Free tier is permissive: full feature set, no source-code upload, you bring your own model. Pro at $19/month adds priority pattern updates, the curated weekly verifier model release, and access to the cascade ensemble pre-configured. Pricing details and binaries.
The honest part: where we are with revenue
I'm not going to pretend KCode is a runaway hit. Here's where we actually are:
- Revenue: $0 confirmed Pro subscribers as of this writing. The free tier has users — actual installs, actual scans, actual SARIF reports landing in CI — but the Pro conversion hasn't started.
- Phase 1 goal: 10 paying subs or 2 paid audit engagements. That's the bar we set for "this is a real product."
- What we know works: the technical core. Precision is real, the patterns are good, the verifier doesn't hallucinate, the SARIF output is clean. The bug we found in NASA's code wasn't a one-off.
- What we're testing: whether the buyer who can't ship code to Snyk actually exists in the volume we hope. Our hypothesis is yes — defense, healthcare, EU SaaS, anyone with GDPR data residency, anyone with NDA constraints. We're going to find out over the next two quarters.
I'm sharing this because the indie software world is full of "we're crushing it" posts that don't match the financial reality, and that makes it harder for anyone building something legitimate to talk straight. KCode is a real tool that solves a real problem. We don't yet know if it'll be a business.

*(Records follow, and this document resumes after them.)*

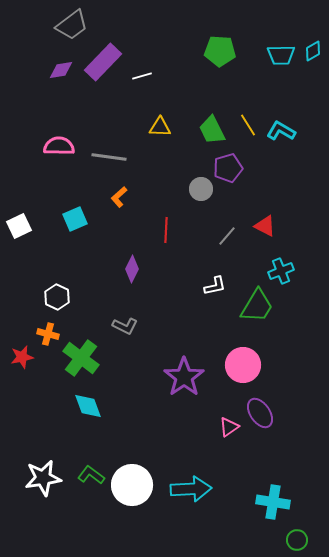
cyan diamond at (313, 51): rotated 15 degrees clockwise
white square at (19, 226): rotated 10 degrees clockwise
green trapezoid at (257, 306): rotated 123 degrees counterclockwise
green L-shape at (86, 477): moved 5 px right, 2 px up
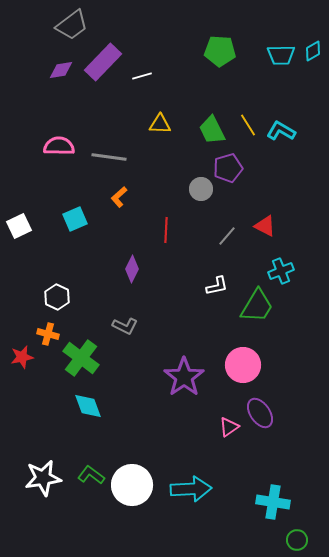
yellow triangle at (160, 127): moved 3 px up
white L-shape at (215, 286): moved 2 px right
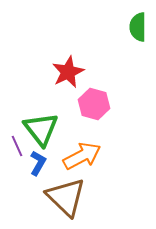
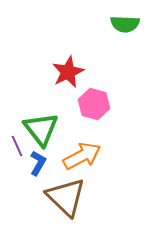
green semicircle: moved 13 px left, 3 px up; rotated 88 degrees counterclockwise
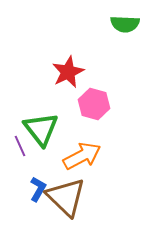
purple line: moved 3 px right
blue L-shape: moved 26 px down
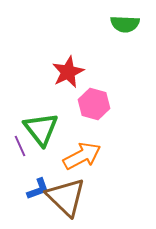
blue L-shape: rotated 40 degrees clockwise
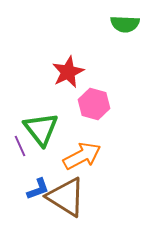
brown triangle: rotated 12 degrees counterclockwise
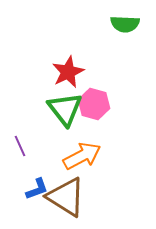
green triangle: moved 24 px right, 20 px up
blue L-shape: moved 1 px left
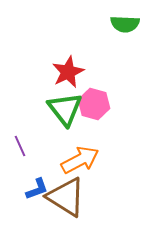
orange arrow: moved 2 px left, 4 px down
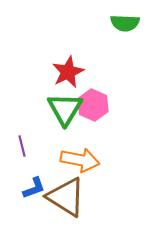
green semicircle: moved 1 px up
pink hexagon: moved 1 px left, 1 px down; rotated 8 degrees clockwise
green triangle: rotated 9 degrees clockwise
purple line: moved 2 px right; rotated 10 degrees clockwise
orange arrow: rotated 39 degrees clockwise
blue L-shape: moved 3 px left, 1 px up
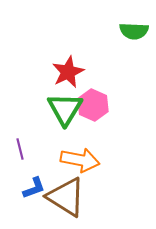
green semicircle: moved 9 px right, 8 px down
purple line: moved 2 px left, 3 px down
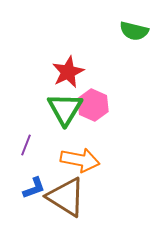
green semicircle: rotated 12 degrees clockwise
purple line: moved 6 px right, 4 px up; rotated 35 degrees clockwise
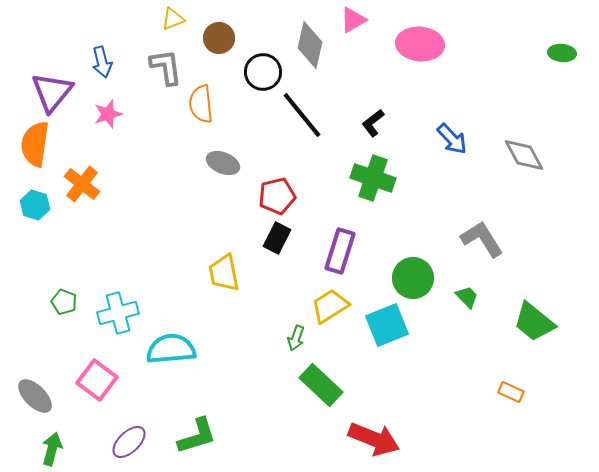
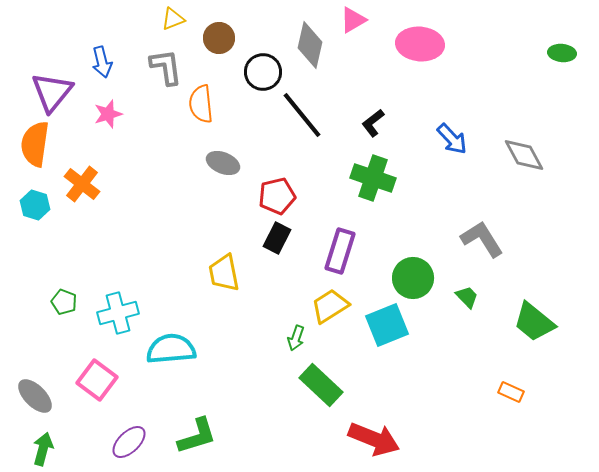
green arrow at (52, 449): moved 9 px left
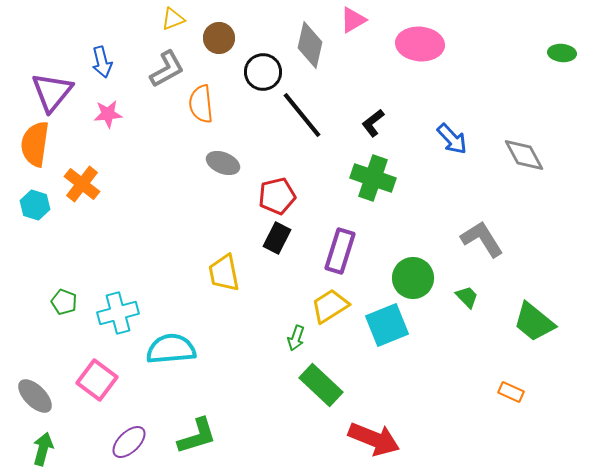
gray L-shape at (166, 67): moved 1 px right, 2 px down; rotated 69 degrees clockwise
pink star at (108, 114): rotated 12 degrees clockwise
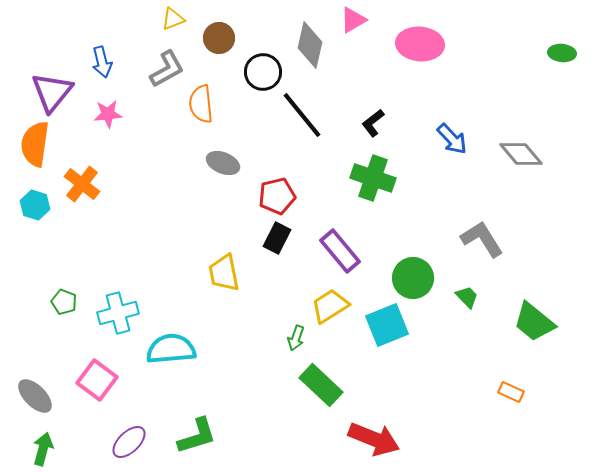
gray diamond at (524, 155): moved 3 px left, 1 px up; rotated 12 degrees counterclockwise
purple rectangle at (340, 251): rotated 57 degrees counterclockwise
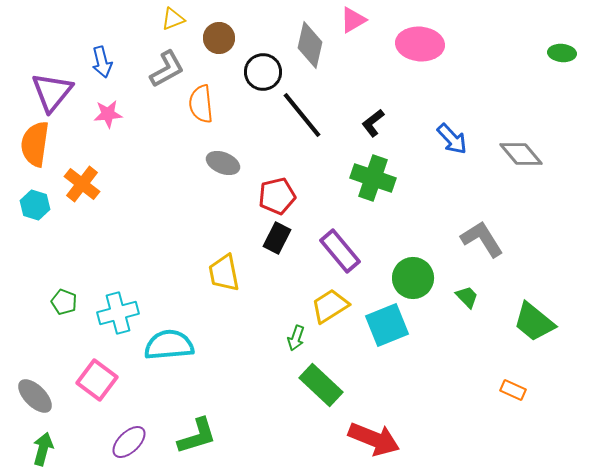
cyan semicircle at (171, 349): moved 2 px left, 4 px up
orange rectangle at (511, 392): moved 2 px right, 2 px up
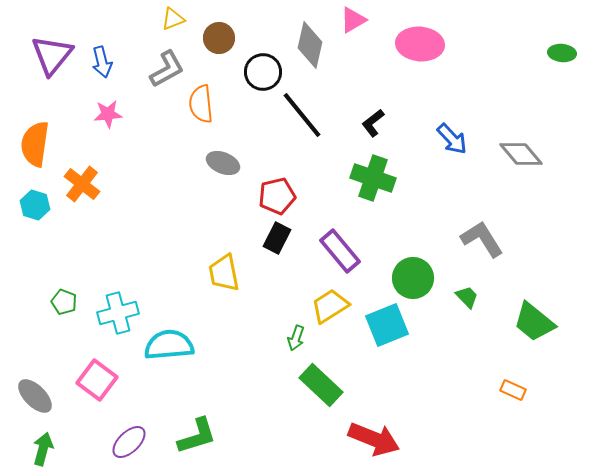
purple triangle at (52, 92): moved 37 px up
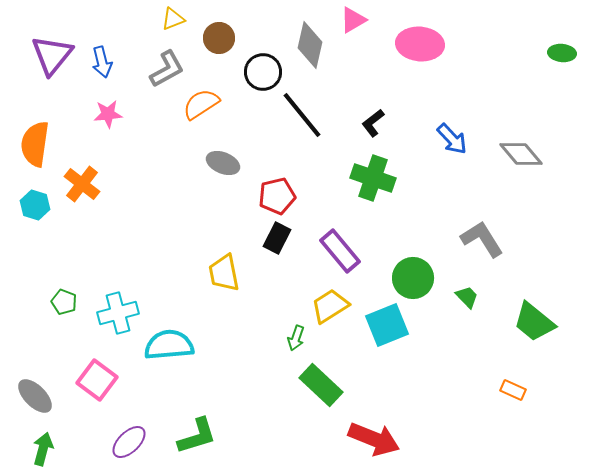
orange semicircle at (201, 104): rotated 63 degrees clockwise
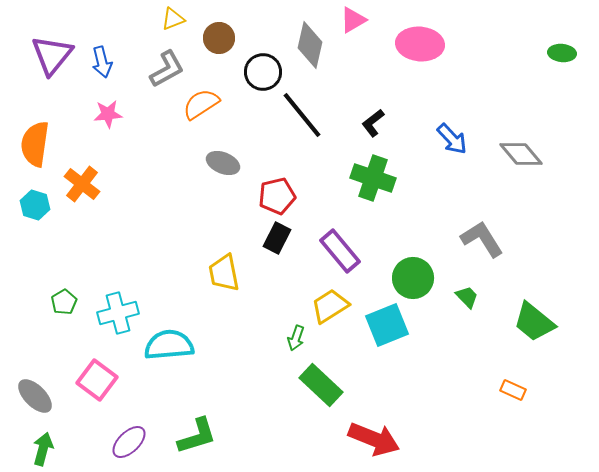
green pentagon at (64, 302): rotated 20 degrees clockwise
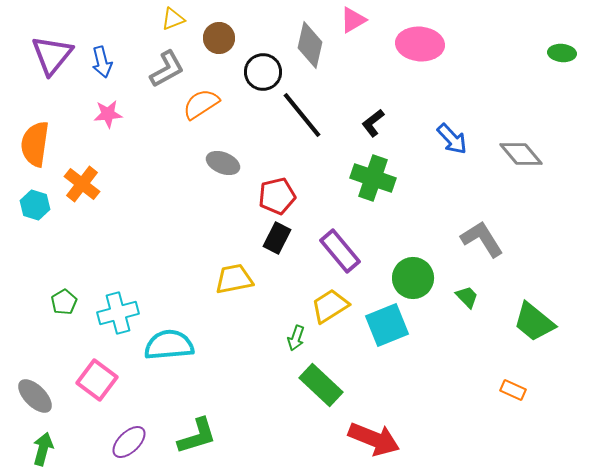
yellow trapezoid at (224, 273): moved 10 px right, 6 px down; rotated 90 degrees clockwise
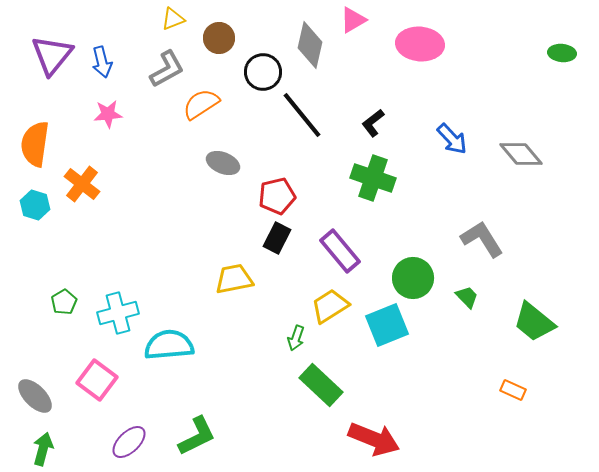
green L-shape at (197, 436): rotated 9 degrees counterclockwise
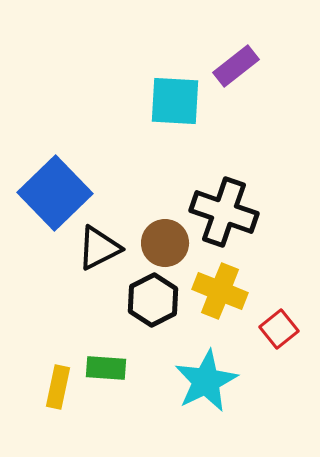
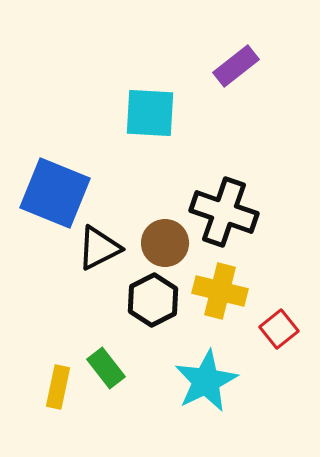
cyan square: moved 25 px left, 12 px down
blue square: rotated 24 degrees counterclockwise
yellow cross: rotated 8 degrees counterclockwise
green rectangle: rotated 48 degrees clockwise
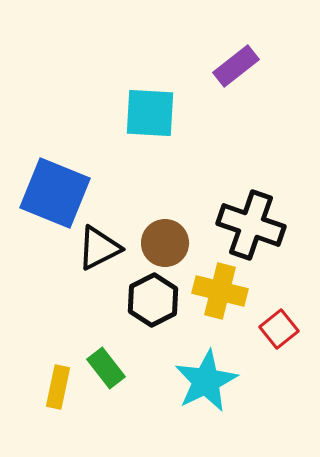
black cross: moved 27 px right, 13 px down
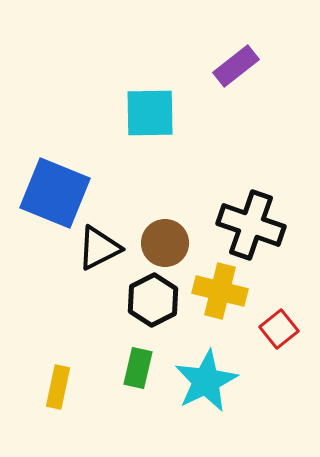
cyan square: rotated 4 degrees counterclockwise
green rectangle: moved 32 px right; rotated 51 degrees clockwise
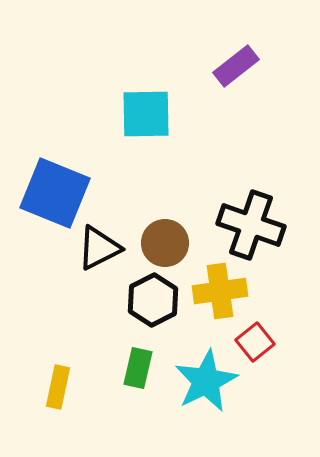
cyan square: moved 4 px left, 1 px down
yellow cross: rotated 22 degrees counterclockwise
red square: moved 24 px left, 13 px down
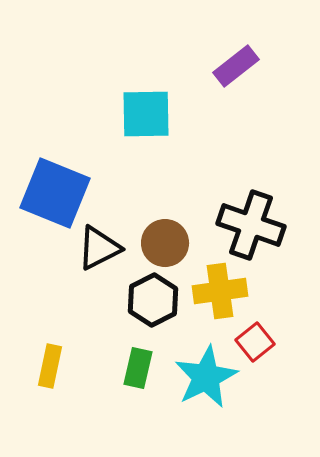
cyan star: moved 4 px up
yellow rectangle: moved 8 px left, 21 px up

That's where we are.
Who this is for
If your team is in any of these buckets, KCode is built for you:
- You have source code that contractually cannot leave your infrastructure. Defense, healthcare, financial services with strict residency.
- You run on-prem CI and the SaaS SAST tools don't ship a self-hosted edition you can actually afford.
- You've tried Snyk/SonarQube/GHAS and find the noise level untenable. You want a tool that fires less and lands more.
- You're philosophically opposed to your code training someone else's model. Reasonable position.
- You're a security consultant doing one-off engagements and want a tool that runs on your laptop without phoning home.
If your team is happily on a SaaS SAST and your auditors don't care, KCode is probably not for you. That's fine. We're not trying to displace the SaaS market — we're serving the chunk of it that can't use SaaS at all.